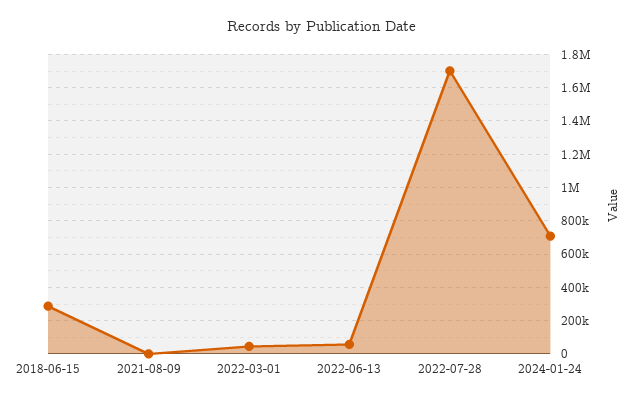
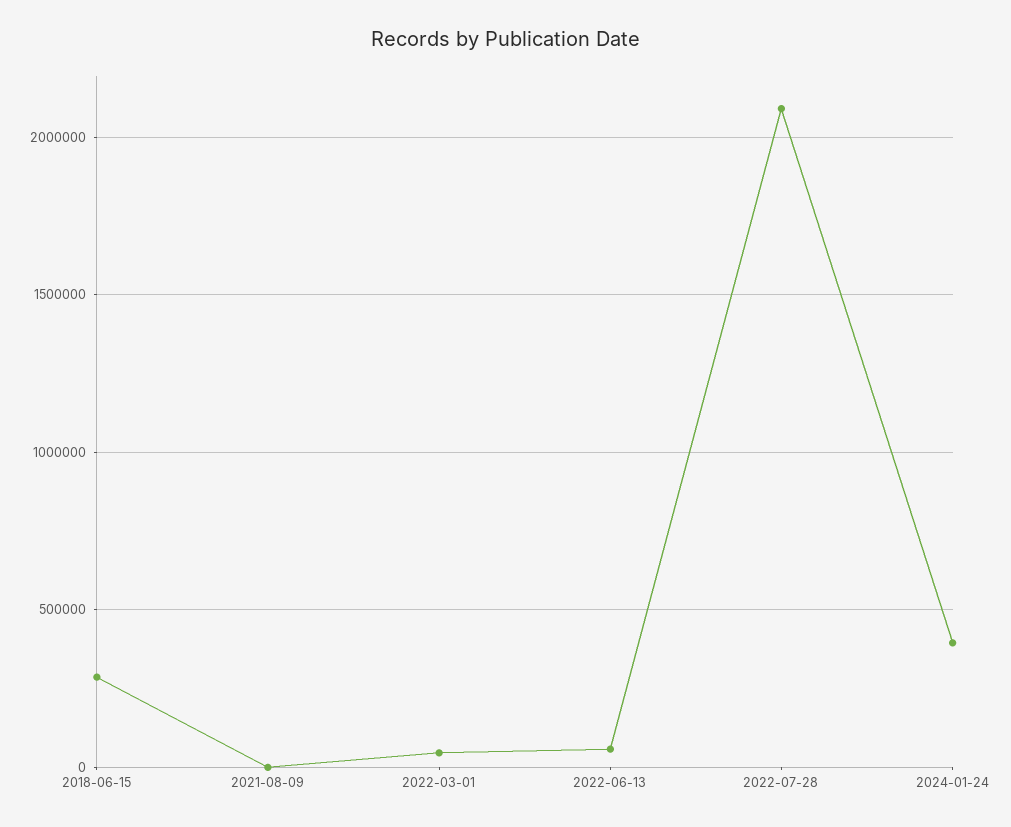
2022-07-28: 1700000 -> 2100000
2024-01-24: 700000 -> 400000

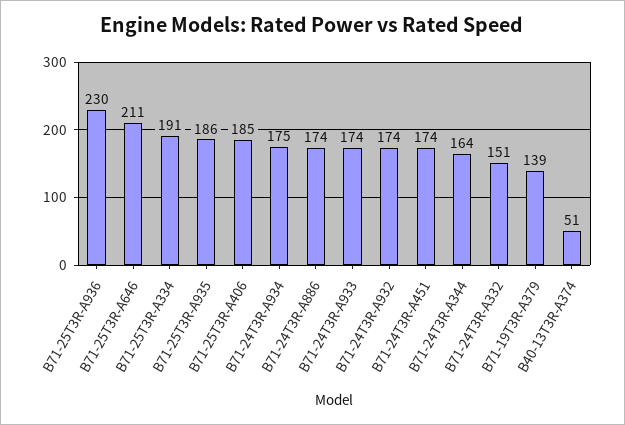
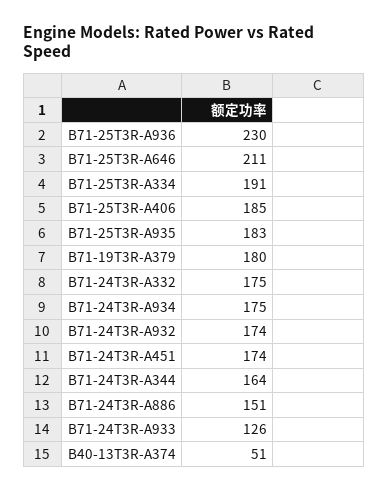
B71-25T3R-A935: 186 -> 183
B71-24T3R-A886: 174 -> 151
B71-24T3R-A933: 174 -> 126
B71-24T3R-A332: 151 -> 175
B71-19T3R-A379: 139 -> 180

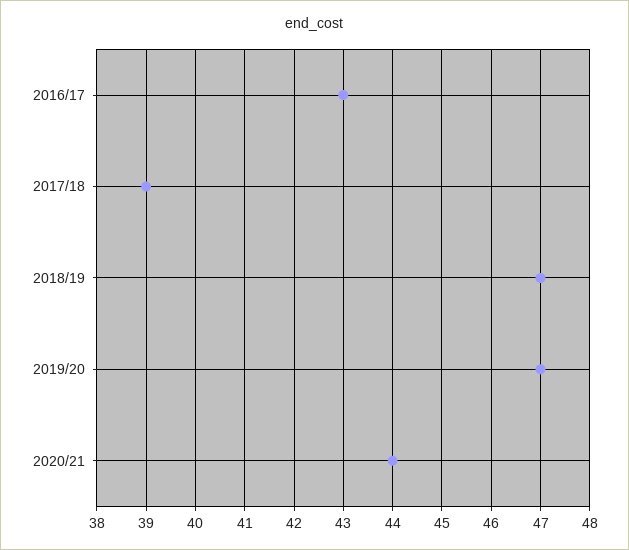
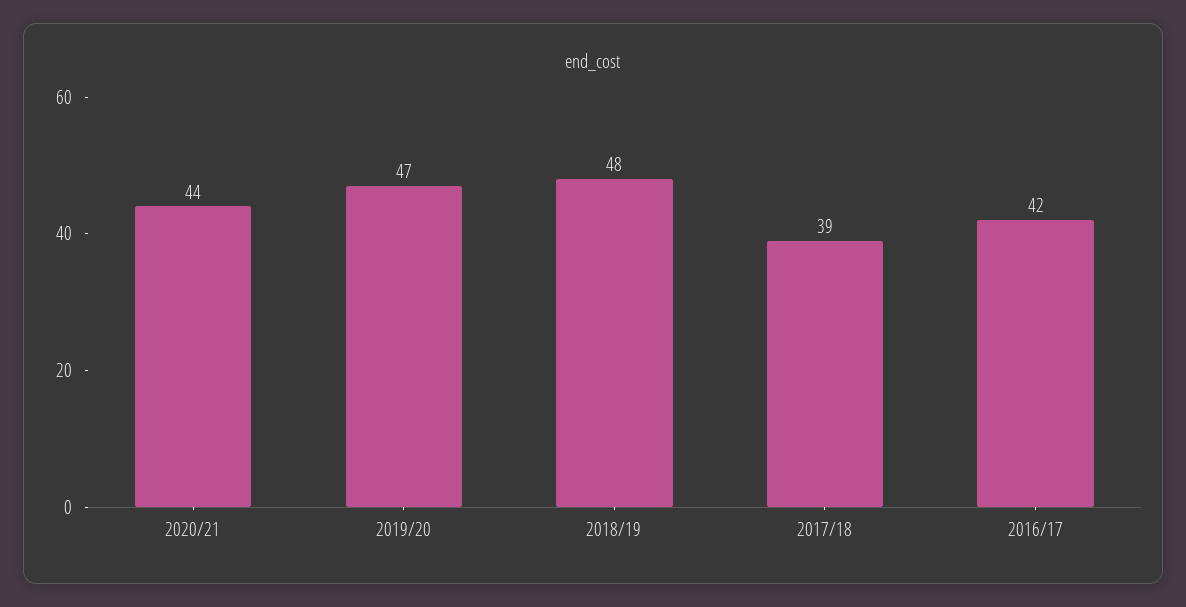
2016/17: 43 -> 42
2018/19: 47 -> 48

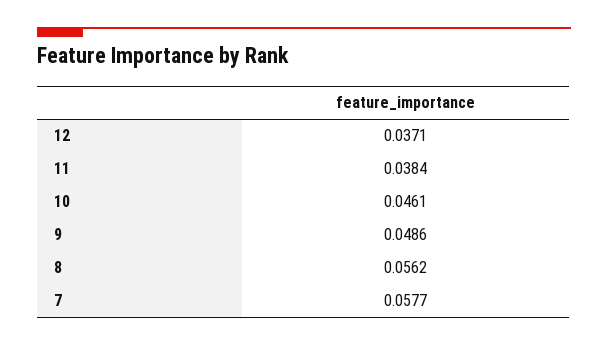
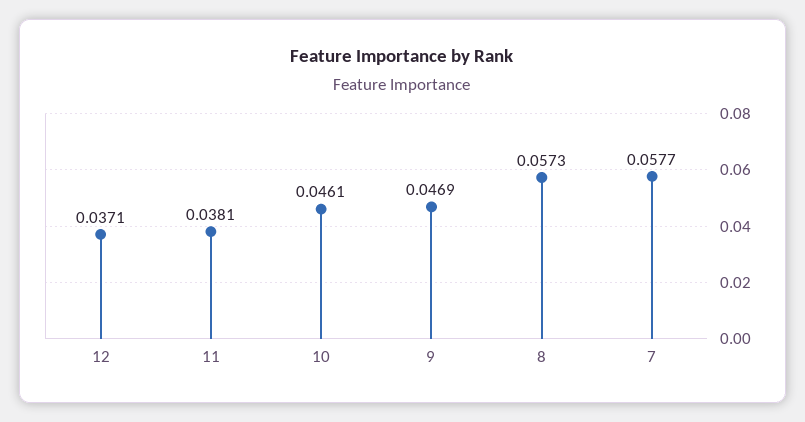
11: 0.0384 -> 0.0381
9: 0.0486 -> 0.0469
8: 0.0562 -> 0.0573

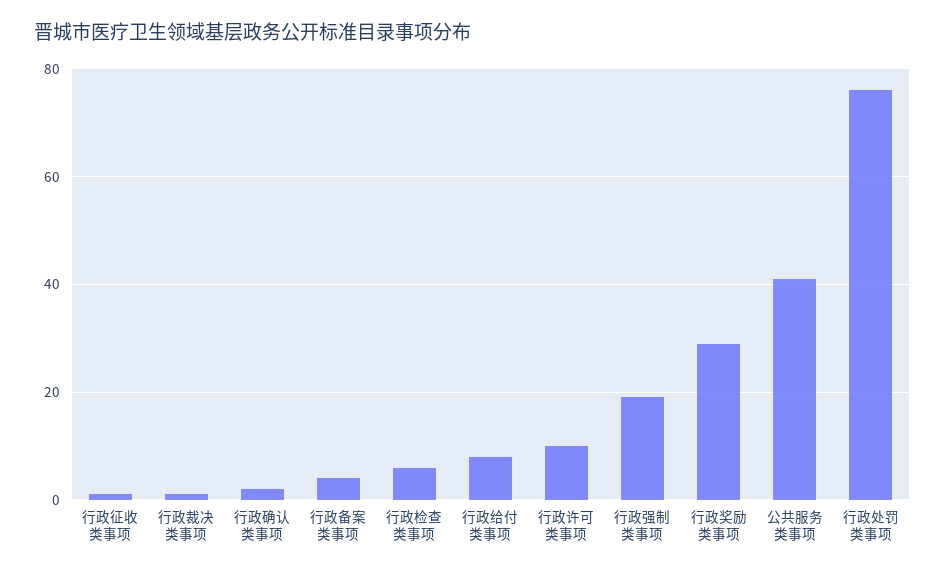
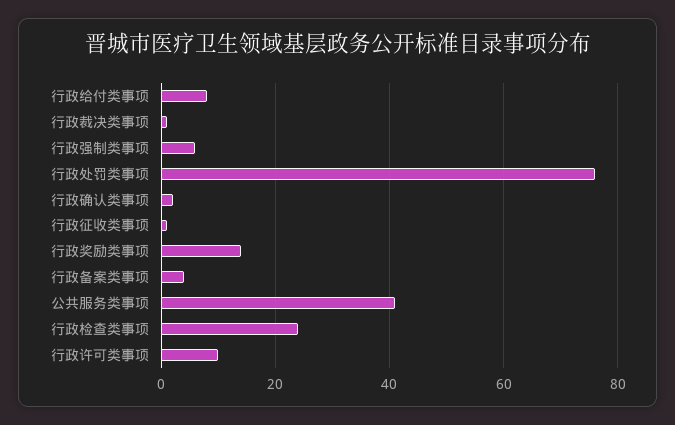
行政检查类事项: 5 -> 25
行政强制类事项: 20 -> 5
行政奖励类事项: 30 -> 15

☆ ☆ ☆

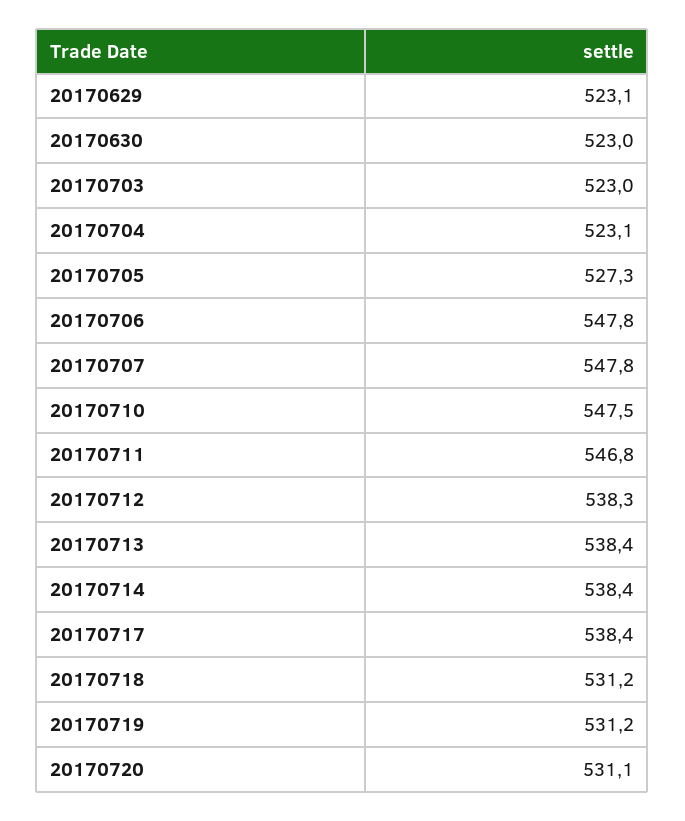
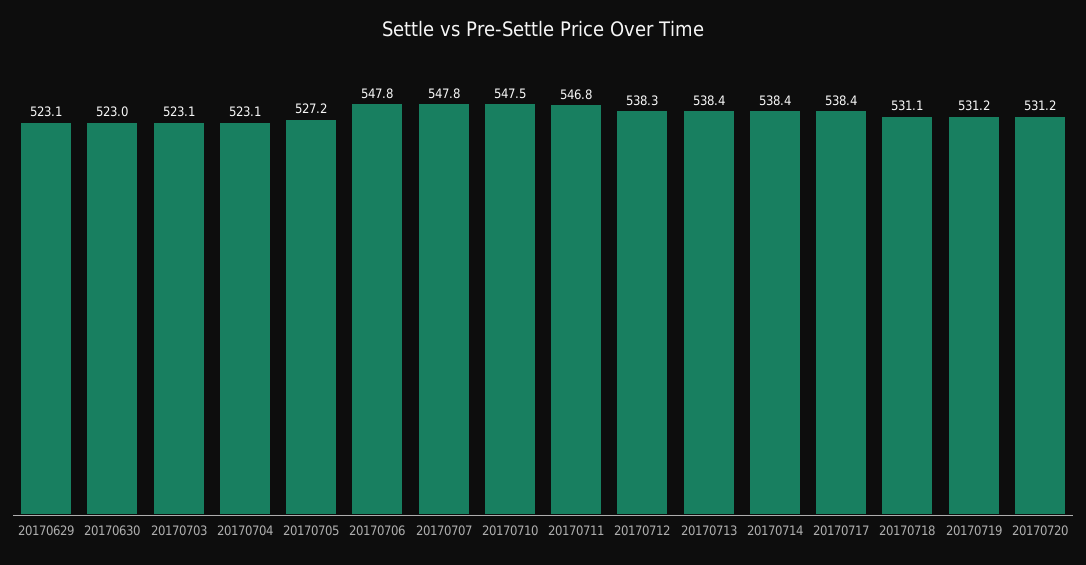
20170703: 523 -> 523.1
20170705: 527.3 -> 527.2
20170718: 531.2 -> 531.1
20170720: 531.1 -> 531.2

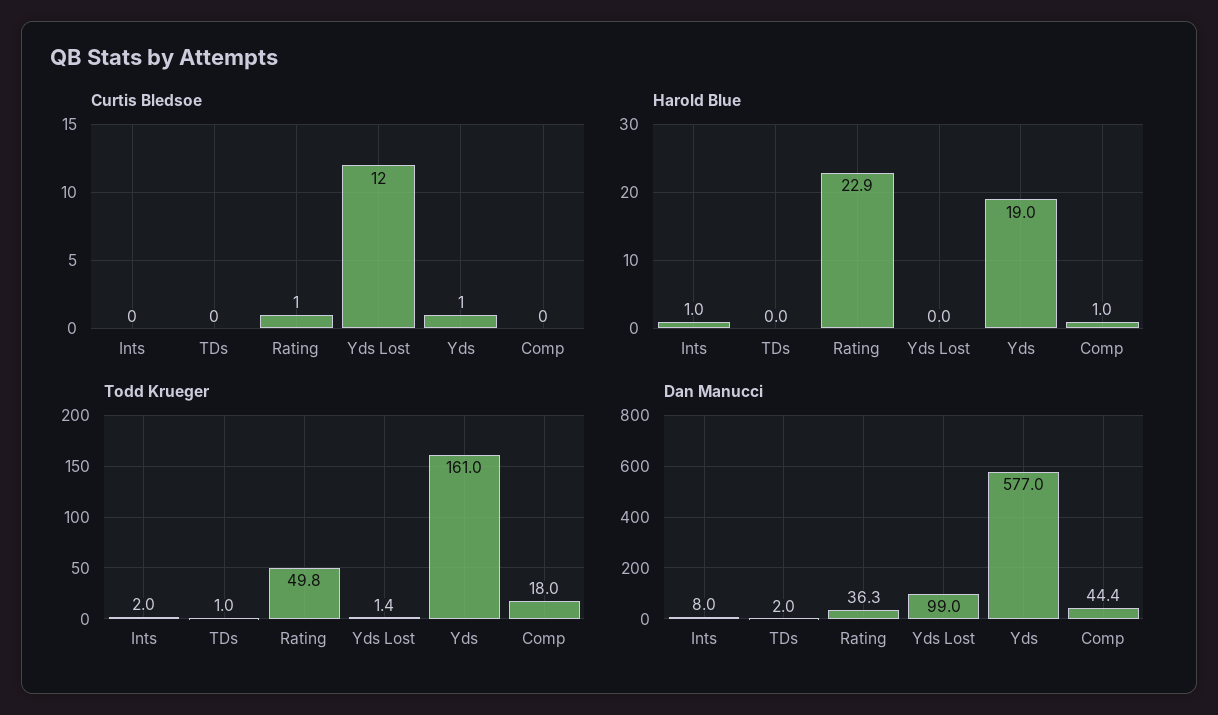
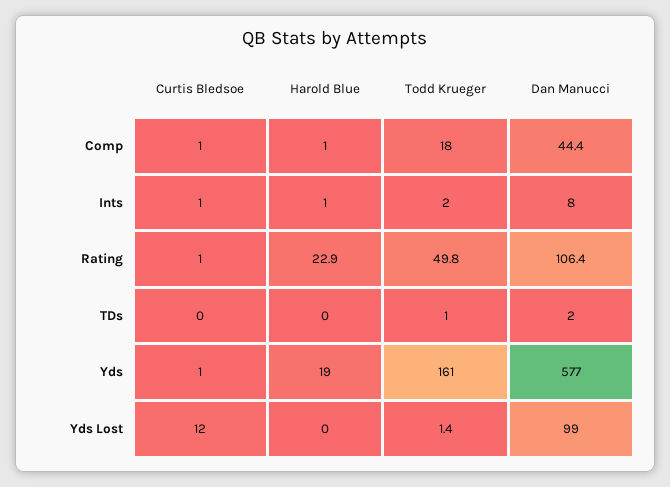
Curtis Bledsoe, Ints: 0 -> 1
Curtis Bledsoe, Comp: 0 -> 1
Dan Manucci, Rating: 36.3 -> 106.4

☆ ☆ ☆

Aim of the exercise -
Between and including the line with "2022-07-28: 1700000 -> 2100000" and the line with "行政奖励类事项: 30 -> 15", repeat every line exactly as it appears above, with pictures left out.

Exercise solution -
2022-07-28: 1700000 -> 2100000
2024-01-24: 700000 -> 400000

B71-25T3R-A935: 186 -> 183
B71-24T3R-A886: 174 -> 151
B71-24T3R-A933: 174 -> 126
B71-24T3R-A332: 151 -> 175
B71-19T3R-A379: 139 -> 180

2016/17: 43 -> 42
2018/19: 47 -> 48

11: 0.0384 -> 0.0381
9: 0.0486 -> 0.0469
8: 0.0562 -> 0.0573

行政检查类事项: 5 -> 25
行政强制类事项: 20 -> 5
行政奖励类事项: 30 -> 15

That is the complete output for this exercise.